## [Brief]
Copy out every line below that contains the word "Dupla".

## [Records for this task]
☆ ☆ ☆ ☆ ☆ ☆ ☆
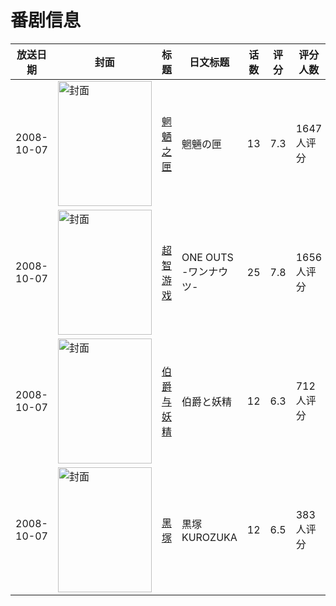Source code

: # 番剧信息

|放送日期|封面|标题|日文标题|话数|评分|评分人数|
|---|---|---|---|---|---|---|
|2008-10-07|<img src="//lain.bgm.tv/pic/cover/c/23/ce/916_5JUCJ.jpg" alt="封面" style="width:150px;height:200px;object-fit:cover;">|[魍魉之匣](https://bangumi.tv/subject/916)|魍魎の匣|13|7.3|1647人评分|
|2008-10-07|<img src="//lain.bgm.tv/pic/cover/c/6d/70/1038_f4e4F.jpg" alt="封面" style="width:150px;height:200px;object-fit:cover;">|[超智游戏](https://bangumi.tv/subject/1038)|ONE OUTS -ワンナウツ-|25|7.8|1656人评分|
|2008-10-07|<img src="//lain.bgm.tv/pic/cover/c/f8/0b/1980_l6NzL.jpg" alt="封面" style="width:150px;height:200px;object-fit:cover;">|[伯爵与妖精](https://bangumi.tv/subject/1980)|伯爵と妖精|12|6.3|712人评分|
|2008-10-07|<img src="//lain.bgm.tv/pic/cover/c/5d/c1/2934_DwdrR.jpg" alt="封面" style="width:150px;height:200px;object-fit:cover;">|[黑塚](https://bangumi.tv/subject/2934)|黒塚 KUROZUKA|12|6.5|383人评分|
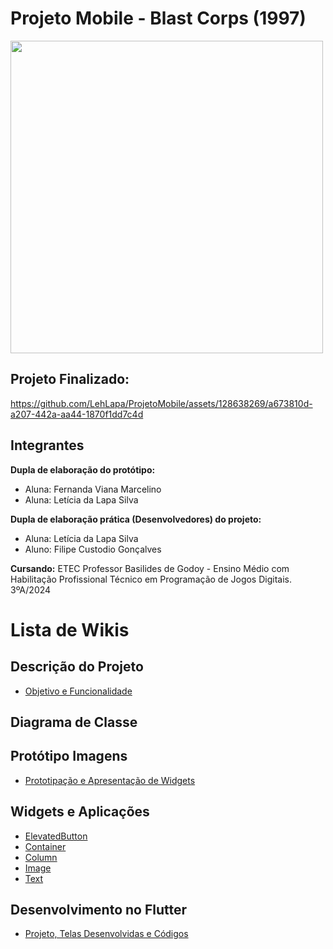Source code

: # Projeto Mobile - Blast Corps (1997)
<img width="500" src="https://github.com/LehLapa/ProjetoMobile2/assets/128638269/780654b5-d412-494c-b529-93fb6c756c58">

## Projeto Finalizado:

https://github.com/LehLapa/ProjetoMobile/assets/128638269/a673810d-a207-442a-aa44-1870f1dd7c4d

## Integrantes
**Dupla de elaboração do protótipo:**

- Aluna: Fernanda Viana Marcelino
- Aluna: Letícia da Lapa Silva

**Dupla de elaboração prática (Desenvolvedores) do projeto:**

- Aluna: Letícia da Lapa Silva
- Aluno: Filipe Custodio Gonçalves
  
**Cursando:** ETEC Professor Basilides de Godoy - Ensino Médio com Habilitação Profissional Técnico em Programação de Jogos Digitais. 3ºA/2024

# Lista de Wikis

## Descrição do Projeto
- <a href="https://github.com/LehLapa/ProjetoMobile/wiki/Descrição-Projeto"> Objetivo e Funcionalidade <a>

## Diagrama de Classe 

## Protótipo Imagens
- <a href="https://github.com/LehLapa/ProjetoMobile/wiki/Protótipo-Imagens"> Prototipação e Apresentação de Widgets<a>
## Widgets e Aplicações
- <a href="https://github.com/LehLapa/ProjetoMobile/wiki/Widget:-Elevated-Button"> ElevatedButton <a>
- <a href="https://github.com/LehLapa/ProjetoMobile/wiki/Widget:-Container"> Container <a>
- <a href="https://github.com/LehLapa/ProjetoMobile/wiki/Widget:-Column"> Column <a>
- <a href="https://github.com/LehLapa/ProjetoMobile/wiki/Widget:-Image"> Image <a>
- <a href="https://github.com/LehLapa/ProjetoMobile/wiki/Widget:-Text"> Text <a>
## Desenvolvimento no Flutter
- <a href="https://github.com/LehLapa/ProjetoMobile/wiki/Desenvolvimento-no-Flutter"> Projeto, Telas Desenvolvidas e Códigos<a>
☆ ☆ ☆ ☆ ☆ ☆ ☆
## [Task solution]
**Dupla de elaboração do protótipo:**
**Dupla de elaboração prática (Desenvolvedores) do projeto:**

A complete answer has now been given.